**What is asked**
Write out every item below word for word, leaving out the pictures.
-*-*-
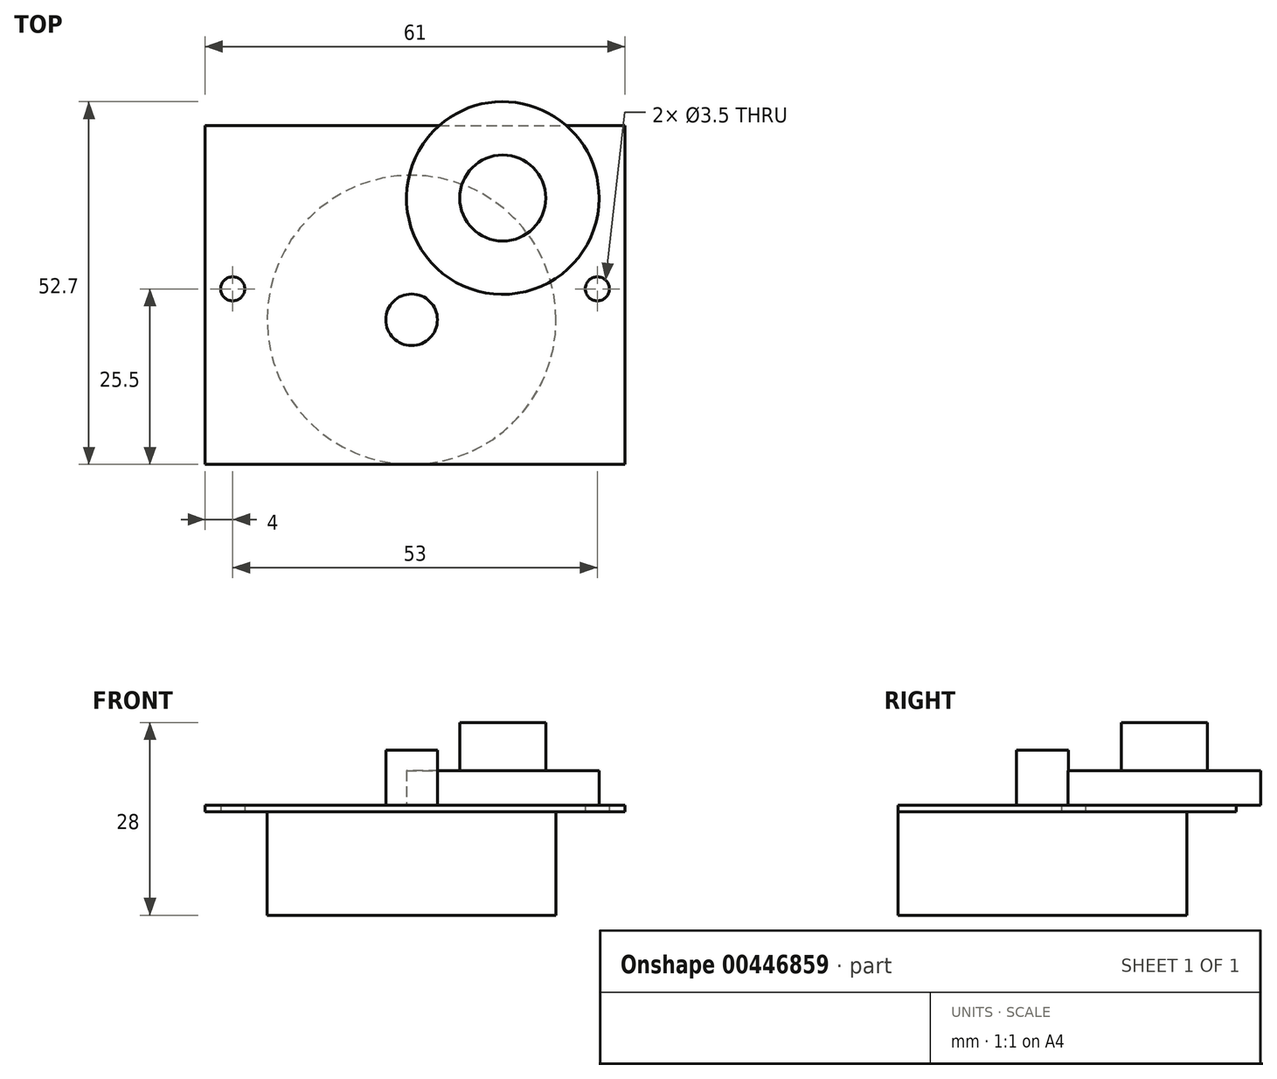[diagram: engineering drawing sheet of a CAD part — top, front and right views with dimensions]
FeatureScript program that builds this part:
annotation { "Feature Type Name" : "Feature", "Feature Type Description" : "" }
export const myFeature = defineFeature(function(context is Context, id is Id, definition is map)
    precondition{}
    {
        {
            var Q0;
            Q0=qCreatedBy(makeId("Top.planeOp"),FACE);
            var sketch = newSketch(context, id + "F0", { "sketchPlane" : qUnion([Q0])});
            skLineSegment(sketch, "E0.bottom", {"start": v(0, 0) * mm, "end": v(61, 0) * mm});
            skLineSegment(sketch, "E0.top", {"start": v(0, 49.2) * mm, "end": v(61, 49.2) * mm});
            skLineSegment(sketch, "E0.left", {"start": v(0, 0) * mm, "end": v(0, 49.2) * mm});
            skLineSegment(sketch, "E0.right", {"start": v(61, 0) * mm, "end": v(61, 49.2) * mm});
            skPoint(sketch, "E1", {"position": v(4, 25.5) * mm});
            skPoint(sketch, "E2", {"position": v(57, 25.5) * mm});
            skSolve(sketch);
        }
        {
            var Q0;
            Q0=makeQuery(id+"F0.imprint","IMPRINT",FACE,{"disambiguationData":[TD([[makeQuery(id+"F0.imprint","IMPRINT",EDGE,{"derivedFrom":sQuery(id+"F0.wireOp",EDGE,"E0.bottom")}),1.0]])]});
            extrude(context, id + "F1", {"entities" : qUnion([Q0]), "depth" : 1 * mm});
        }
        {
            var Q0;
            Q0=sQuery(id+"F0.wireOp",VERTEX,"E1");
            var Q1;
            Q1=sQuery(id+"F0.wireOp",VERTEX,"E2");
            var Q2;
            Q2=makeQuery(id+"F1.opExtrude","SWEPT_BODY",BODY,{"disambiguationData":[OSD([sQuery(id+"F0.wireOp",EDGE,"E0.bottom"),sQuery(id+"F0.wireOp",EDGE,"E0.top"),sQuery(id+"F0.wireOp",EDGE,"E0.left"),sQuery(id+"F0.wireOp",EDGE,"E0.right")])]});
            hole(context, id + "F2", {"style" : HoleStyle.SIMPLE, "endStyle" : HoleEndStyle.THROUGH, "oppositeDirection" : true, "holeDiameter" : 3.5 * mm, "isTappedThrough" : true, "tappedDepth" : 12 * mm, "tapClearance" : 3, "locations" : qUnion([Q0, Q1]), "scope" : qUnion([Q2])});
        }
        {
            var Q0;
            Q0=makeQuery(id+"F1.opExtrude","CAP_FACE",FACE,{"disambiguationData":[OSD([sQuery(id+"F0.wireOp",EDGE,"E0.bottom"),sQuery(id+"F0.wireOp",EDGE,"E0.top"),sQuery(id+"F0.wireOp",EDGE,"E0.left"),sQuery(id+"F0.wireOp",EDGE,"E0.right")])],"isStart":false});
            var sketch = newSketch(context, id + "F3", { "sketchPlane" : qUnion([Q0])});
            skCircle(sketch, "E3", {"center": v(30, 21) * mm, "radius": 3.75 * mm});
            skCircle(sketch, "E4", {"center": v(43.25, 21) * mm, "radius": 9.5 * mm});
            skCircle(sketch, "E5", {"center": v(43.25, 38.7) * mm, "radius": 14 * mm});
            skCircle(sketch, "E6", {"center": v(43.25, 38.7) * mm, "radius": 6.25 * mm});
            skSolve(sketch);
        }
        {
            var Q0;
            Q0=makeQuery(id+"F3.imprint","IMPRINT",FACE,{"disambiguationData":[TD([[makeQuery(id+"F3.imprint","IMPRINT",EDGE,{"derivedFrom":sQuery(id+"F3.wireOp",EDGE,"E3")}),1.0]])]});
            extrude(context, id + "F4", {"entities" : qUnion([Q0]), "operationType" : NewBodyOperationType.ADD, "depth" : 8 * mm});
        }
        {
            var Q0;
            {var subQ0=sQuery(id+"F3.wireOp",EDGE,"E5");var subQ1=makeQuery(id+"F1.opExtrude","CAP_EDGE",EDGE,{"disambiguationData":[OSD([sQuery(id+"F0.wireOp",EDGE,"E0.top")])],"isStart":false});var subQ2=makeQuery(id+"F3.imprint","INTERSECT",VERTEX,{"disambiguationData":[OD(0.0)],"derivedFrom":[subQ1,subQ0]});Q0=makeQuery(id+"F3.imprint","IMPRINT",FACE,{"disambiguationData":[TD([[makeQuery(id+"F3.imprint","IMPRINT",EDGE,{"disambiguationData":[TD([[subQ2,1.0]])],"derivedFrom":subQ0}),1.0]])]});}
            var Q1;
            Q1=makeQuery(id+"F3.imprint","IMPRINT",FACE,{"disambiguationData":[TD([[makeQuery(id+"F3.imprint","IMPRINT",EDGE,{"derivedFrom":sQuery(id+"F3.wireOp",EDGE,"E6")}),-1.0]])]});
            var Q2;
            Q2=makeQuery(id+"F3.imprint","IMPRINT",FACE,{"disambiguationData":[TD([[makeQuery(id+"F3.imprint","IMPRINT",EDGE,{"derivedFrom":sQuery(id+"F3.wireOp",EDGE,"E6")}),1.0]])]});
            var Q3;
            {var subQ0=sQuery(id+"F3.wireOp",EDGE,"E5");var subQ1=sQuery(id+"F3.wireOp",EDGE,"E4");var subQ2=makeQuery(id+"F3.imprint","INTERSECT",VERTEX,{"disambiguationData":[OD(0.0)],"derivedFrom":[subQ1,subQ0]});Q3=makeQuery(id+"F3.imprint","IMPRINT",FACE,{"disambiguationData":[TD([[makeQuery(id+"F3.imprint","IMPRINT",EDGE,{"disambiguationData":[TD([[subQ2,1.0]])],"derivedFrom":subQ1}),1.0]])]});}
            var Q4;
            Q4=sQuery(id+"F3.wireOp",EDGE,"E5");
            extrude(context, id + "F5", {"entities" : qUnion([Q0, Q1, Q2, Q3]), "operationType" : NewBodyOperationType.ADD, "surfaceEntities" : qUnion([Q4]), "depth" : 5 * mm});
        }
        {
            var Q0;
            Q0=makeQuery(id+"F0.imprint","IMPRINT",FACE,{"disambiguationData":[TD([[makeQuery(id+"F0.imprint","IMPRINT",EDGE,{"derivedFrom":sQuery(id+"F0.wireOp",EDGE,"E0.bottom")}),1.0]])]});
            var sketch = newSketch(context, id + "F6", { "sketchPlane" : qUnion([Q0])});
            skPoint(sketch, "E7.0", {"position": v(30, 21) * mm});
            skCircle(sketch, "E8", {"center": v(30, 21) * mm, "radius": 21 * mm});
            skSolve(sketch);
        }
        {
            var Q0;
            Q0 = qSketchRegion(id + "F6", true);
            extrude(context, id + "F7", {"entities" : qUnion([Q0]), "operationType" : NewBodyOperationType.ADD, "oppositeDirection" : true, "depth" : 15 * mm});
        }
        {
            var Q0;
            Q0=makeQuery(id+"F5.opExtrude","CAP_FACE",FACE,{"disambiguationData":[OSD([sQuery(id+"F3.wireOp",EDGE,"E5")])],"isStart":false});
            var sketch = newSketch(context, id + "F8", { "sketchPlane" : qUnion([Q0])});
            skPoint(sketch, "E9.0", {"position": v(43.25, 38.7) * mm});
            skCircle(sketch, "E10.0", {"center": v(43.25, 38.7) * mm, "radius": 6.25 * mm});
            skSolve(sketch);
        }
        {
            var Q0;
            Q0 = qSketchRegion(id + "F8", true);
            extrude(context, id + "F9", {"entities" : qUnion([Q0]), "operationType" : NewBodyOperationType.ADD, "depth" : 7 * mm});
        }
    });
-*-*-
**Task output**
[diagram: engineering drawing sheet of a CAD part — top, front and right views with dimensions]
FeatureScript program that builds this part:
annotation { "Feature Type Name" : "Feature", "Feature Type Description" : "" }
export const myFeature = defineFeature(function(context is Context, id is Id, definition is map)
    precondition{}
    {
        {
            var Q0;
            Q0=qCreatedBy(makeId("Top.planeOp"),FACE);
            var sketch = newSketch(context, id + "F0", { "sketchPlane" : qUnion([Q0])});
            skLineSegment(sketch, "E0.bottom", {"start": v(0, 0) * mm, "end": v(61, 0) * mm});
            skLineSegment(sketch, "E0.top", {"start": v(0, 49.2) * mm, "end": v(61, 49.2) * mm});
            skLineSegment(sketch, "E0.left", {"start": v(0, 0) * mm, "end": v(0, 49.2) * mm});
            skLineSegment(sketch, "E0.right", {"start": v(61, 0) * mm, "end": v(61, 49.2) * mm});
            skPoint(sketch, "E1", {"position": v(4, 25.5) * mm});
            skPoint(sketch, "E2", {"position": v(57, 25.5) * mm});
            skSolve(sketch);
        }
        {
            var Q0;
            Q0=makeQuery(id+"F0.imprint","IMPRINT",FACE,{"disambiguationData":[TD([[makeQuery(id+"F0.imprint","IMPRINT",EDGE,{"derivedFrom":sQuery(id+"F0.wireOp",EDGE,"E0.bottom")}),1.0]])]});
            extrude(context, id + "F1", {"entities" : qUnion([Q0]), "depth" : 1 * mm});
        }
        {
            var Q0;
            Q0=sQuery(id+"F0.wireOp",VERTEX,"E1");
            var Q1;
            Q1=sQuery(id+"F0.wireOp",VERTEX,"E2");
            var Q2;
            Q2=makeQuery(id+"F1.opExtrude","SWEPT_BODY",BODY,{"disambiguationData":[OSD([sQuery(id+"F0.wireOp",EDGE,"E0.bottom"),sQuery(id+"F0.wireOp",EDGE,"E0.top"),sQuery(id+"F0.wireOp",EDGE,"E0.left"),sQuery(id+"F0.wireOp",EDGE,"E0.right")])]});
            hole(context, id + "F2", {"style" : HoleStyle.SIMPLE, "endStyle" : HoleEndStyle.THROUGH, "oppositeDirection" : true, "holeDiameter" : 3.5 * mm, "isTappedThrough" : true, "tappedDepth" : 12 * mm, "tapClearance" : 3, "locations" : qUnion([Q0, Q1]), "scope" : qUnion([Q2])});
        }
        {
            var Q0;
            Q0=makeQuery(id+"F1.opExtrude","CAP_FACE",FACE,{"disambiguationData":[OSD([sQuery(id+"F0.wireOp",EDGE,"E0.bottom"),sQuery(id+"F0.wireOp",EDGE,"E0.top"),sQuery(id+"F0.wireOp",EDGE,"E0.left"),sQuery(id+"F0.wireOp",EDGE,"E0.right")])],"isStart":false});
            var sketch = newSketch(context, id + "F3", { "sketchPlane" : qUnion([Q0])});
            skCircle(sketch, "E3", {"center": v(30, 21) * mm, "radius": 3.75 * mm});
            skCircle(sketch, "E4", {"center": v(43.25, 21) * mm, "radius": 9.5 * mm});
            skCircle(sketch, "E5", {"center": v(43.25, 38.7) * mm, "radius": 14 * mm});
            skCircle(sketch, "E6", {"center": v(43.25, 38.7) * mm, "radius": 6.25 * mm});
            skSolve(sketch);
        }
        {
            var Q0;
            Q0=makeQuery(id+"F3.imprint","IMPRINT",FACE,{"disambiguationData":[TD([[makeQuery(id+"F3.imprint","IMPRINT",EDGE,{"derivedFrom":sQuery(id+"F3.wireOp",EDGE,"E3")}),1.0]])]});
            extrude(context, id + "F4", {"entities" : qUnion([Q0]), "operationType" : NewBodyOperationType.ADD, "depth" : 8 * mm});
        }
        {
            var Q0;
            {var subQ0=sQuery(id+"F3.wireOp",EDGE,"E5");var subQ1=makeQuery(id+"F1.opExtrude","CAP_EDGE",EDGE,{"disambiguationData":[OSD([sQuery(id+"F0.wireOp",EDGE,"E0.top")])],"isStart":false});var subQ2=makeQuery(id+"F3.imprint","INTERSECT",VERTEX,{"disambiguationData":[OD(0.0)],"derivedFrom":[subQ1,subQ0]});Q0=makeQuery(id+"F3.imprint","IMPRINT",FACE,{"disambiguationData":[TD([[makeQuery(id+"F3.imprint","IMPRINT",EDGE,{"disambiguationData":[TD([[subQ2,1.0]])],"derivedFrom":subQ0}),1.0]])]});}
            var Q1;
            Q1=makeQuery(id+"F3.imprint","IMPRINT",FACE,{"disambiguationData":[TD([[makeQuery(id+"F3.imprint","IMPRINT",EDGE,{"derivedFrom":sQuery(id+"F3.wireOp",EDGE,"E6")}),-1.0]])]});
            var Q2;
            Q2=makeQuery(id+"F3.imprint","IMPRINT",FACE,{"disambiguationData":[TD([[makeQuery(id+"F3.imprint","IMPRINT",EDGE,{"derivedFrom":sQuery(id+"F3.wireOp",EDGE,"E6")}),1.0]])]});
            var Q3;
            {var subQ0=sQuery(id+"F3.wireOp",EDGE,"E5");var subQ1=sQuery(id+"F3.wireOp",EDGE,"E4");var subQ2=makeQuery(id+"F3.imprint","INTERSECT",VERTEX,{"disambiguationData":[OD(0.0)],"derivedFrom":[subQ1,subQ0]});Q3=makeQuery(id+"F3.imprint","IMPRINT",FACE,{"disambiguationData":[TD([[makeQuery(id+"F3.imprint","IMPRINT",EDGE,{"disambiguationData":[TD([[subQ2,1.0]])],"derivedFrom":subQ1}),1.0]])]});}
            var Q4;
            Q4=sQuery(id+"F3.wireOp",EDGE,"E5");
            extrude(context, id + "F5", {"entities" : qUnion([Q0, Q1, Q2, Q3]), "operationType" : NewBodyOperationType.ADD, "surfaceEntities" : qUnion([Q4]), "depth" : 5 * mm});
        }
        {
            var Q0;
            Q0=makeQuery(id+"F0.imprint","IMPRINT",FACE,{"disambiguationData":[TD([[makeQuery(id+"F0.imprint","IMPRINT",EDGE,{"derivedFrom":sQuery(id+"F0.wireOp",EDGE,"E0.bottom")}),1.0]])]});
            var sketch = newSketch(context, id + "F6", { "sketchPlane" : qUnion([Q0])});
            skPoint(sketch, "E7.0", {"position": v(30, 21) * mm});
            skCircle(sketch, "E8", {"center": v(30, 21) * mm, "radius": 21 * mm});
            skSolve(sketch);
        }
        {
            var Q0;
            Q0 = qSketchRegion(id + "F6", true);
            extrude(context, id + "F7", {"entities" : qUnion([Q0]), "operationType" : NewBodyOperationType.ADD, "oppositeDirection" : true, "depth" : 15 * mm});
        }
        {
            var Q0;
            Q0=makeQuery(id+"F5.opExtrude","CAP_FACE",FACE,{"disambiguationData":[OSD([sQuery(id+"F3.wireOp",EDGE,"E5")])],"isStart":false});
            var sketch = newSketch(context, id + "F8", { "sketchPlane" : qUnion([Q0])});
            skPoint(sketch, "E9.0", {"position": v(43.25, 38.7) * mm});
            skCircle(sketch, "E10.0", {"center": v(43.25, 38.7) * mm, "radius": 6.25 * mm});
            skSolve(sketch);
        }
        {
            var Q0;
            Q0 = qSketchRegion(id + "F8", true);
            extrude(context, id + "F9", {"entities" : qUnion([Q0]), "operationType" : NewBodyOperationType.ADD, "depth" : 7 * mm});
        }
    });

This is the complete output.